- Film poster
- Directed by: Ari Selinger
- Written by: Ari Selinger
- Produced by: Raven Jensen; Jason Beekman; Harris Gurny; Matthew Heymann;
- Starring: Tim Blake Nelson; Mireille Enos; James Badge Dale; Desmin Borges; Matthew Maher; Glenn Fleshler; Michelle Hurd; Marcia DeBonis; Sawyer Spielberg; Negin Farsad; Anna Chlumsky; Lois Smith;
- Cinematography: Conor Murphy
- Edited by: Hanna Park
- Music by: Eitan Selinger
- Production companies: Moontown Productions; Wise Child Studios; Red Barn Films;
- Release date: October 4, 2025 (Hamptons International Film Festival);
- Running time: 115 minutes
- Country: United States
- Language: English

= On the End =

2026 film by Ari Selinger

On the End is a 2025 American drama film written and directed by Ari Selinger in his feature directorial debut. The film stars Tim Blake Nelson, Mireille Enos, James Badge Dale, Anna Chlumsky and Lois Smith. Based on true events that garnered national attention, the film tells the story of a Montauk mechanic and his girlfriend who fight against gentrification and real estate interests threatening their home and business. Jared Hess and Jerusha Hess serve as executive producers.

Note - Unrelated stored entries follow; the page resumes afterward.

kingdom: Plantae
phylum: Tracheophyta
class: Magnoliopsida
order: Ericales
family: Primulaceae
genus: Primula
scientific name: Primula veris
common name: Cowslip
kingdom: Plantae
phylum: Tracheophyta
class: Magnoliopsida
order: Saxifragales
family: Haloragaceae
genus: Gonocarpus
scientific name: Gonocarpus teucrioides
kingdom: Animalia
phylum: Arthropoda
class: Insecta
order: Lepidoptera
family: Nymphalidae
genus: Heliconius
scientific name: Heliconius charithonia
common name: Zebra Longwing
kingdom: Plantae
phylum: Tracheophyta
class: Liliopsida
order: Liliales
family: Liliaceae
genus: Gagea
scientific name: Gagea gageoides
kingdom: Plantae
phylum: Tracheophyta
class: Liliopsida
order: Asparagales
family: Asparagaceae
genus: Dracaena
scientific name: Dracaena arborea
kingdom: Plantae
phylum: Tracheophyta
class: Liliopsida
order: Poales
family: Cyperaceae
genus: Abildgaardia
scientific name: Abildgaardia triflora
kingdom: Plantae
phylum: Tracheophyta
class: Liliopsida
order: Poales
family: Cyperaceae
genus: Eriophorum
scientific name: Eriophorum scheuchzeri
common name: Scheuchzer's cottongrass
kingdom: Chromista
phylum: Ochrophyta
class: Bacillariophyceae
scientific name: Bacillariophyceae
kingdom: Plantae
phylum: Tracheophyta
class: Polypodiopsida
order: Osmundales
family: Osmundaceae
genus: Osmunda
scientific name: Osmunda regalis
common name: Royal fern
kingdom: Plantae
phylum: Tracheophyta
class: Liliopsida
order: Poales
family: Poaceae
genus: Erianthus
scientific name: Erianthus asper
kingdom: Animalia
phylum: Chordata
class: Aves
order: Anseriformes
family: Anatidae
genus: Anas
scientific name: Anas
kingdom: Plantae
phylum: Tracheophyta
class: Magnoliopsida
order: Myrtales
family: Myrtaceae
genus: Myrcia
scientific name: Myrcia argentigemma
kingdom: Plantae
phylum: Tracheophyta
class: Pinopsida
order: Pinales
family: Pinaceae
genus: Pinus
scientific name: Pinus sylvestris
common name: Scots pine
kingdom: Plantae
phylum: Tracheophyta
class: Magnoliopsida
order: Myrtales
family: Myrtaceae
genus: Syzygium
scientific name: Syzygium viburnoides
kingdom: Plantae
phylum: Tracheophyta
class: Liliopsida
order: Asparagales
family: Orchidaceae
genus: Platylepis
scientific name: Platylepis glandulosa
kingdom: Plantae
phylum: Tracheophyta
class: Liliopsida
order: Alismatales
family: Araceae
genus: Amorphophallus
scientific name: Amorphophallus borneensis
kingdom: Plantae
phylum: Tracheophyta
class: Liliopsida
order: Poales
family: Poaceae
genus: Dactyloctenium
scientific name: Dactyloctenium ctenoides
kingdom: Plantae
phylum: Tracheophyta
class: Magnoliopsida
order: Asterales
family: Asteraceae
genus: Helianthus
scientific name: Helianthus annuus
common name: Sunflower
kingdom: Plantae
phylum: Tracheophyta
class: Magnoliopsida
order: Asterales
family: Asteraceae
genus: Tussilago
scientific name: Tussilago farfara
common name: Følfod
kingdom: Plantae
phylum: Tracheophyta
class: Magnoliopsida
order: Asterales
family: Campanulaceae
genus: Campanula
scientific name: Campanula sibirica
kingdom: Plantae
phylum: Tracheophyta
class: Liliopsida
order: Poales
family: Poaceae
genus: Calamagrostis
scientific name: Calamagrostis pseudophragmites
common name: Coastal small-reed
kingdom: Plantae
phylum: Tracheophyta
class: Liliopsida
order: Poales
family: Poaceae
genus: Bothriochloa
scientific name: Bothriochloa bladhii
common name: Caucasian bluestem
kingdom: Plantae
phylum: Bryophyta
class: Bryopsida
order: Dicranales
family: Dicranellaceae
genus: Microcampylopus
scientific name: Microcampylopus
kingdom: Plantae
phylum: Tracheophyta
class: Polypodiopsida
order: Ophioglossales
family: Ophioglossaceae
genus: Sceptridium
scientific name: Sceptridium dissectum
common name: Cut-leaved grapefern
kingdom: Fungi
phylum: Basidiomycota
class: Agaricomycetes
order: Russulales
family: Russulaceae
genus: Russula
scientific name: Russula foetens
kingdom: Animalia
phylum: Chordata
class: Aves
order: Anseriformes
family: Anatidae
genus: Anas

The film had its world premiere at the Hamptons International Film Festival on October 4, 2025.

==Premise==
Tom, a curmudgeonly Montauk mechanic, unexpectedly finds love online with Freckles, a diabetic outcast. Their newfound happiness comes under threat when Tom's lucrative beachfront property and auto repair shop becomes the target of an unscrupulous real estate agent. As the gentrified community turns against Tom, viewing him as lowering their property values, he and Freckles must fight back against the power, greed, and corruption of their changing community.

==Cast==
- Tim Blake Nelson as Tom Ferreira, a down-on-his-luck Montauk mechanic
- Mireille Enos as Freckles, Tom's diabetic girlfriend
- James Badge Dale as John Finch
- Lois Smith as Trudie Ferreira
- Anna Chlumsky as Jess Finch
- Desmin Borges as Austin Imlay
- Matthew Maher as Milton Ferreira
- Glenn Fleshler as Ray Meely
- Michelle Hurd as Violetta Chamberlin
- Sawyer Spielberg as Brent Sherman
- Marcia DeBonis as Judge Malfo
- David Walker as Braedon

==Production==
===Development===
Writer-director Ari Selinger first met mechanic Tom Ferreira and his girlfriend Freckles (Cathy Anne Tobin) in 2011 outside Ferreira's Montauk beachside shop while shooting his NYU thesis film. Ferreira's real-life story became the foundation for Selinger's debut feature. In a statement, Selinger explained, "Little did I know his life would become the blueprint for On the End, a real-life fable set in a hidden corner of the Hamptons. Although it begins in 2008, the film explores issues of class disparity and gentrification that resonate just as powerfully today. At its core, though, it's a raw and poignant love story."

The film is based on the true story of Thomas Ferreira, a Montauk mechanic whose family had lived on Navy Road since 1946. Ferreira operated an auto repair business from his home on Fort Pond Bay, which he moved to the property after his previous landlord, actor Ralph Macchio, raised the rent on his shop. For nearly a decade, Ferreira accumulated vehicles and auto parts in his yard, which neighbors claimed was a safety hazard.

In 2009, East Hampton Town officials hired a carting company and removed the contents of Ferreira's yard, including his tools and equipment, later billing him $20,000 for the removal. Ferreira filed a $55 million federal civil rights lawsuit, arguing that town officials had improperly employed emergency health and safety laws in a conspiracy to clean his yard and enhance neighboring property values. The case went to trial in Federal District Court in Central Islip in 2016. Ferreira ultimately won the case, with the town settling for $150,000.

Ferreira died in 2024, and his girlfriend Tobin died in 2017 from complications of Type 1 diabetes at age 47.

===Filming===
Production wrapped in Montauk, New York, with filming taking place on Navy Road, two doors down from Ferreira's actual property. The production used a town-owned house slated for demolition as the primary filming location. Ferreira, who was ill during production, watched the filming from his porch.

==Release==
On the End had its world premiere at the Hamptons International Film Festival on October 4, 2025. The film was selected for Industry Selects at the 2025 Toronto International Film Festival, a curated selection of films available for worldwide acquisition.